Новое назначение (СИ) - Васильев Андрей Александрович
— Ровнин, ты вообще здесь? — толкнул Аркадий Николаевич сотрудника в плечо. — Или настолько тебе эта юная особа голову успела вскружить?
— А? — отвлекся юноша наконец от мыслей. — Нет, не настолько. Да и вообще у меня в Саратове девушка есть. Ольга.
Почему он назвал имя секретарши Емельяныча, а не другое, принадлежащее его настоящей пассии, Олег ответить, пожалуй, и сам бы не смог. Может, оттого что в душе признал-таки правоту утренней отповеди Саввы на этот счет и смирился с тем, что расклад «она там, он здесь», означает конец их общего пути? Равно как и то, что, когда он в ноябре-декабре в Саратов вернется, им друг другу сказать будет особо нечего?
Да и «когда» ли? Может, правильнее звучит «если»? Просто последние два дня дали ему знаний, эмоций и жизненного опыта больше, чем предыдущие шесть лет, а это повод призадуматься.
Следовательно, можно любое имя называть. Хоть Оля, хоть Агриппина, хоть Анна-Николь Смит. Один хрен, проверять никто не станет.
— Красивая?
— Веселая. В ночные клубы любит ходить.
— Забавно, — рассмеялся Францев, крутанув руль.
— Что?
— Да все.
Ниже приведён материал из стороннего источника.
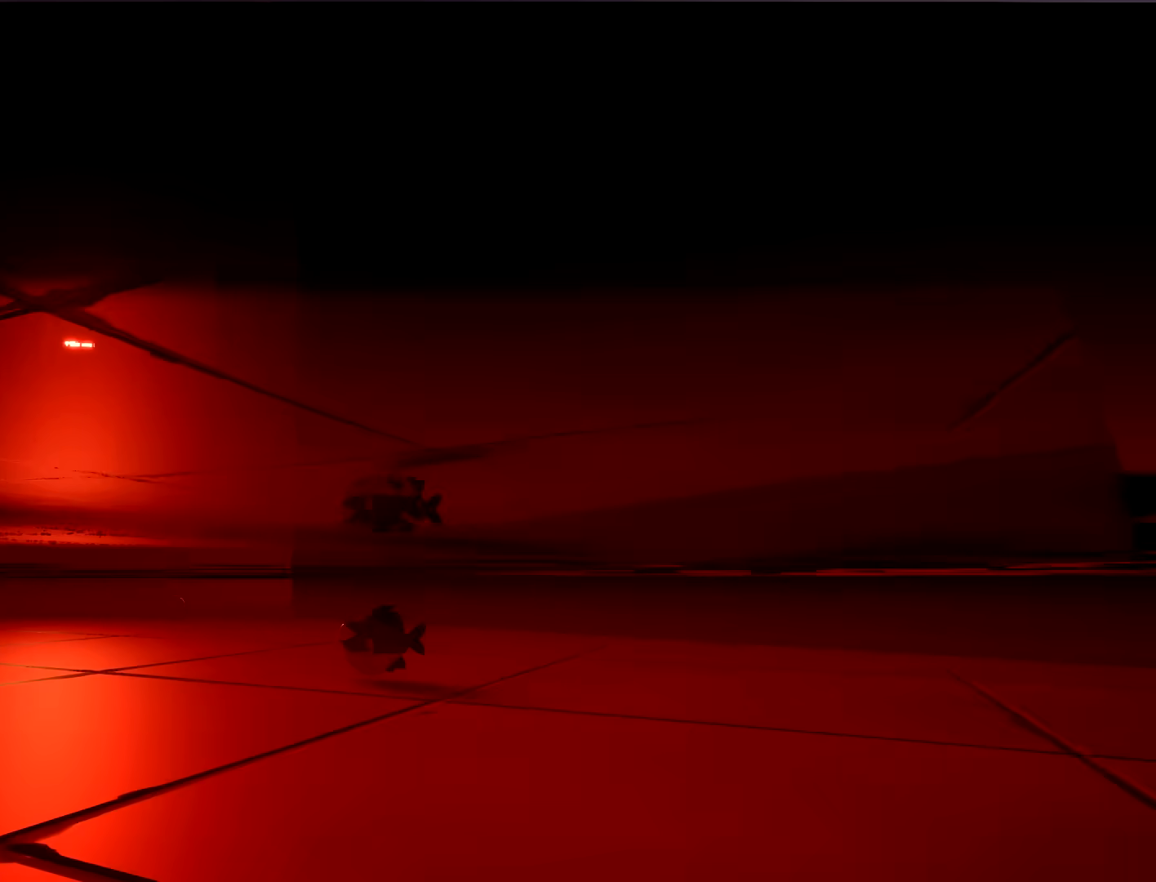
{"dt_ms": 500, "buttons": [], "left_stick": "up", "right_stick": "center", "button_events": []}
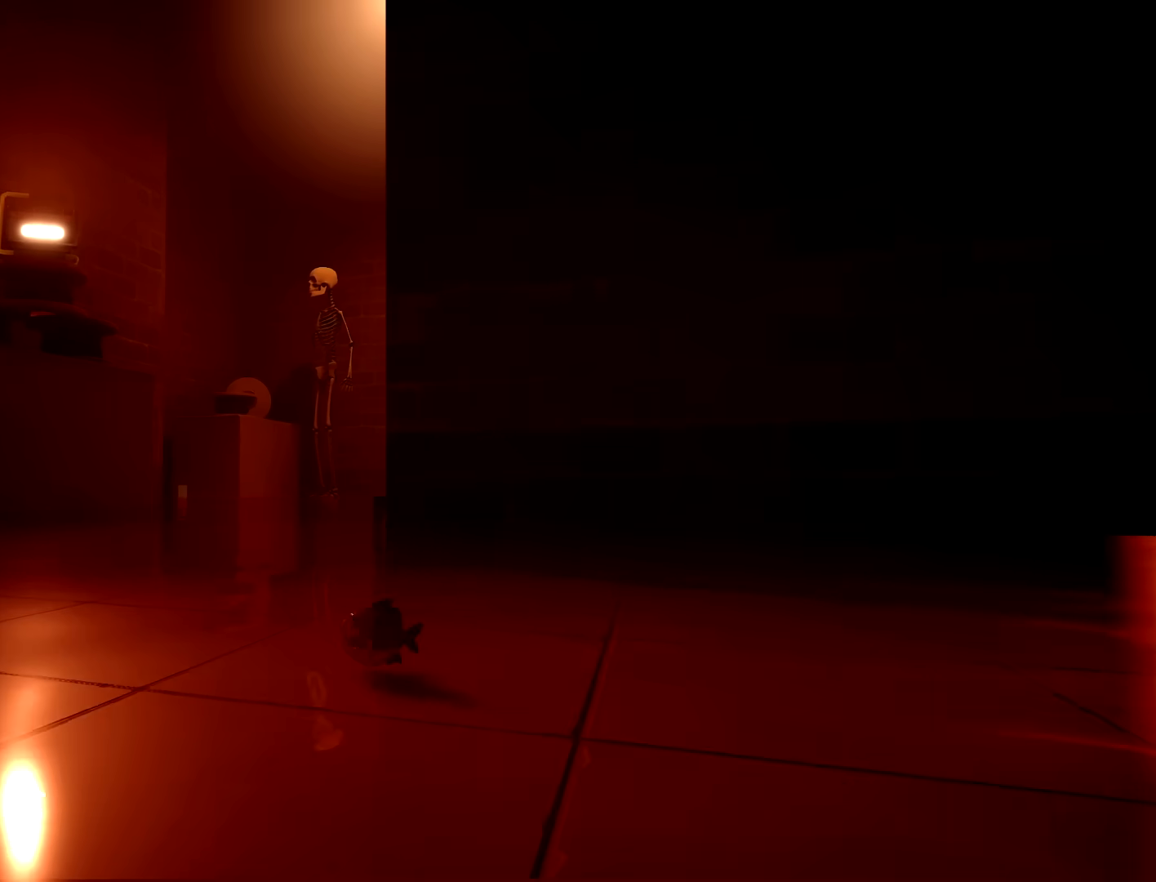
{"dt_ms": 500, "buttons": [], "left_stick": "up-right", "right_stick": "center", "button_events": []}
И характеристика ее, и то, что в клубы любит ходить она, а едешь ты.
— Мы едем в ночной клуб? — Олег, чуть подавшись вперед, глянул на небо. — Так день на дворе?
— Во-первых, ночью там очень шумно, — пояснил Францев. — Во-вторых, я в это время суток предпочитаю спать. Не всегда получается, но — стремлюсь. Уже не мальчик, знаешь ли, организм все чаще требует диеты и покоя. Ну и в-третьих — никогда не откладывай на ночь то, что можно сделать днем. В нашем случае это очень важный принцип, так что я собираюсь пообщаться с господином Ленцем прямо сейчас.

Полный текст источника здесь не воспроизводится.